William Savitt is a partner in the Litigation Department of Wachtell, Lipton, Rosen & Katz. This post is based on a Wachtell Lipton firm memorandum by Mr. Savitt and Ryan A. McLeod.

[On May 5, 2016,] the New York Court of Appeals held that business judgment review is available in the context of going-private mergers of controlled companies. In re Kenneth Cole Prods., Inc. S’holder Litig. , No. 54 (N.Y. May 5, 2016). The decision adopts the same standards set forth by the Delaware Supreme Court in its MFW opinion and affirms dismissal of a stockholder suit.

The case concerned a merger transaction between Kenneth Cole Productions, Inc. and its controlling stockholder, Kenneth Cole. In February 2012, Cole informed the board of directors that he wished to take the company private. The board appointed a special committee of independent directors.
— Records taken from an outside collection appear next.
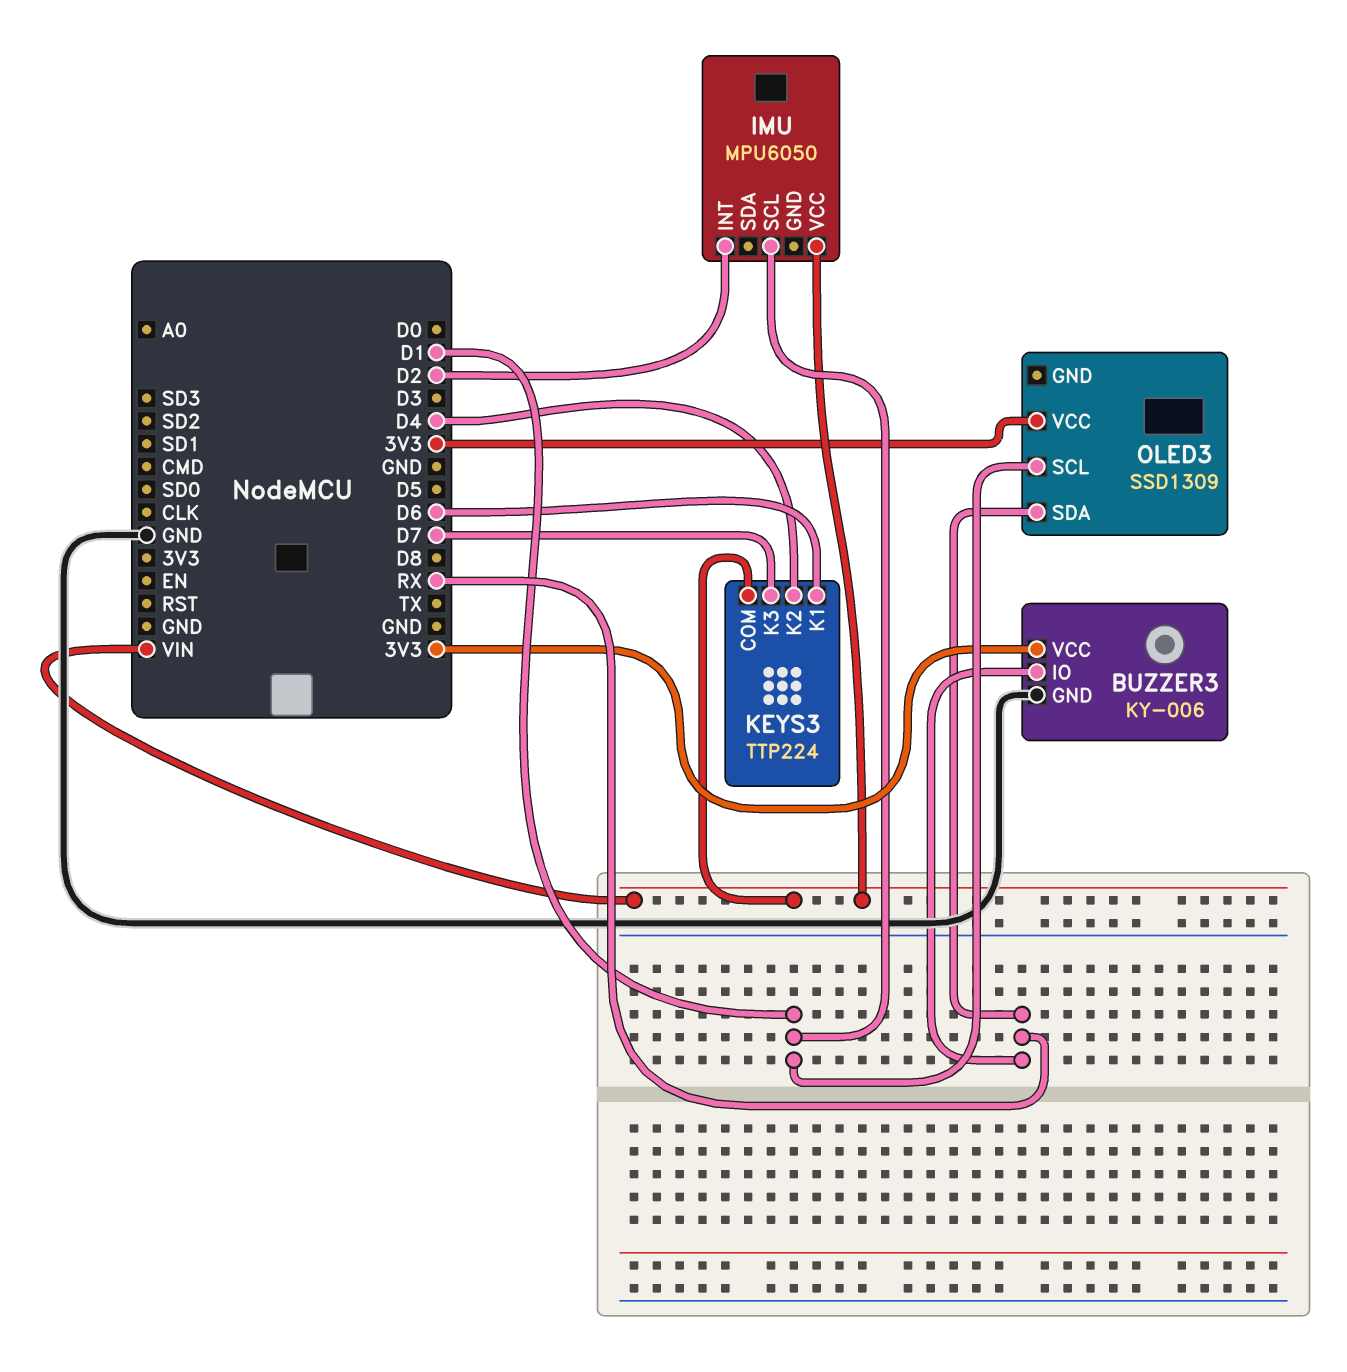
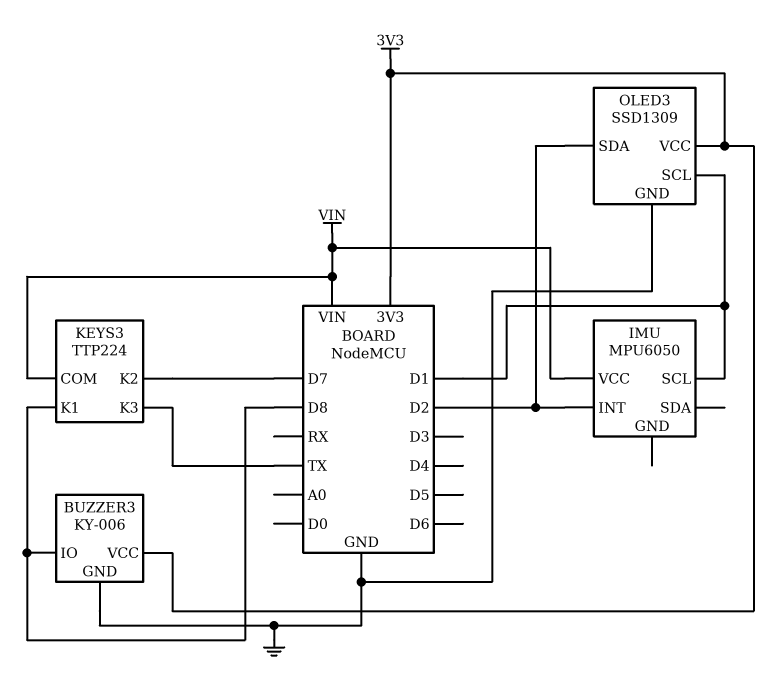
BUZZER3 pin IO: RX -> D8
KEYS3 pin K1: D6 -> D8
KEYS3 pin K2: D4 -> D7
KEYS3 pin K3: D7 -> TX
OLED3 pin GND: none -> GND
OLED3 pin SDA: RX -> D2

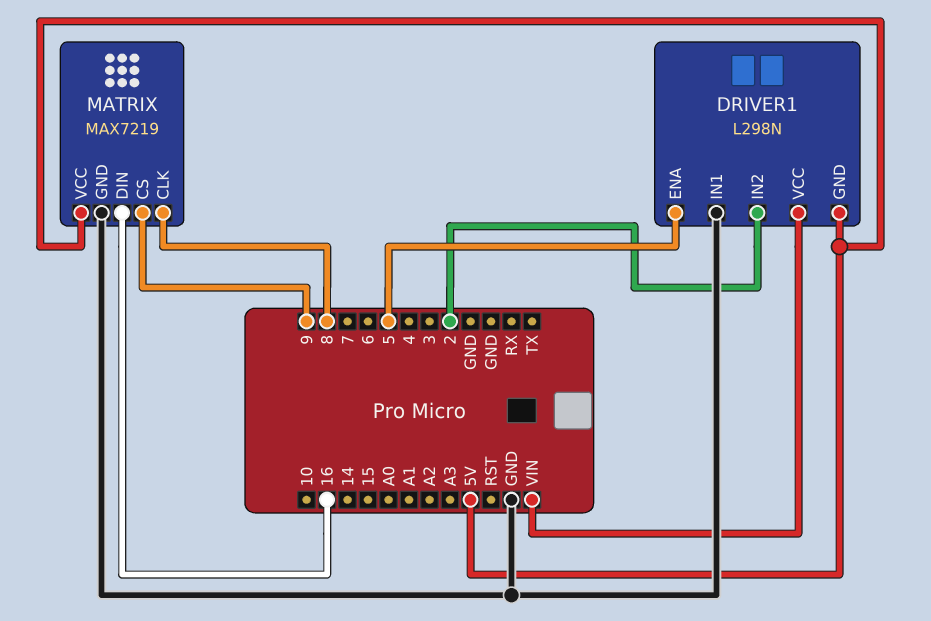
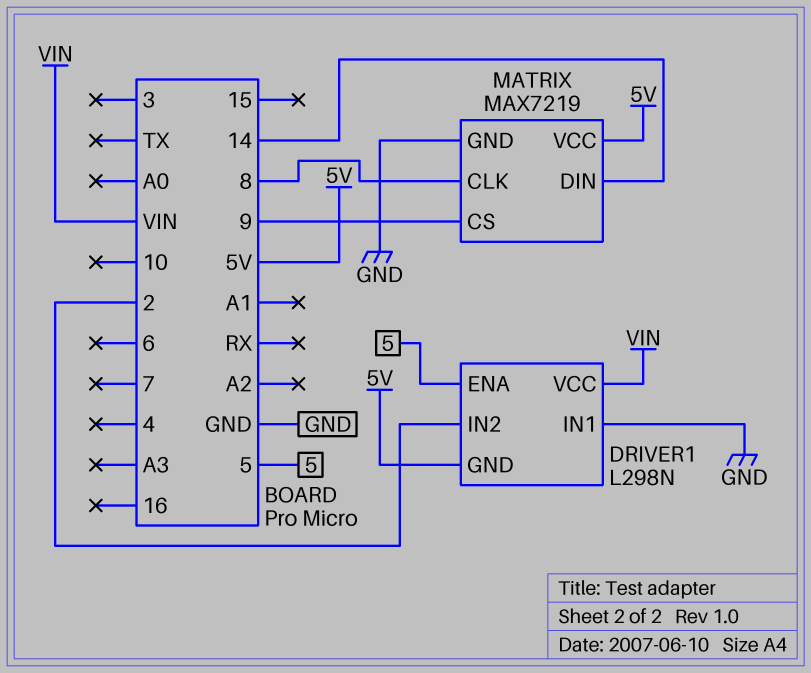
MATRIX pin DIN: 16 -> 14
Cole thereafter made an offer conditioned on the approval of both that independent committee and the vote of the majority of the minority stockholders. Following months of negotiation, the special committee approved the merger and some 99% of the minority stockholders voted in favor of it. Multiple stockholder class action lawsuits challenging the transaction were nevertheless filed. The trial court dismissed these actions, reasoning that the complaints failed to impugn the independence of the special committee, and the appellate division affirmed. On appeal to New York’s highest court, plaintiffs argued that all controlled company go-private mergers should be subject to “entire fairness” review.

The Court of Appeals unanimously disagreed and affirmed dismissal. In so doing, the Court expressly adopted the Delaware MFW standard, which applies business judgment review to controller buyouts when “(i) the controller conditions the procession of the transaction on the approval of both a Special Committee and a majority of the minority stockholders; (ii) the Special Committee is independent; (iii) the Special Committee is empowered to freely select its own advisors and to say no definitively; (iv) the Special Committee meets its duty of care in negotiating a fair price; (v) the vote of the minority is informed; and (vi) there is no coercion of the minority.” Stressing the “general principle that courts should strive to avoid interfering with the internal management of business corporations,” Judge Stein’s opinion for the Court of Appeals also made clear that this standard applies at the pleadings stage and cannot be avoided through conclusory or artful allegations.

The Kenneth Cole decision brings standards for controlling stockholder mergers in New York in line with those of Delaware and provides transaction planners with a path for controlled New York corporations to obtain business judgment review, and early litigation relief, in going-private mergers.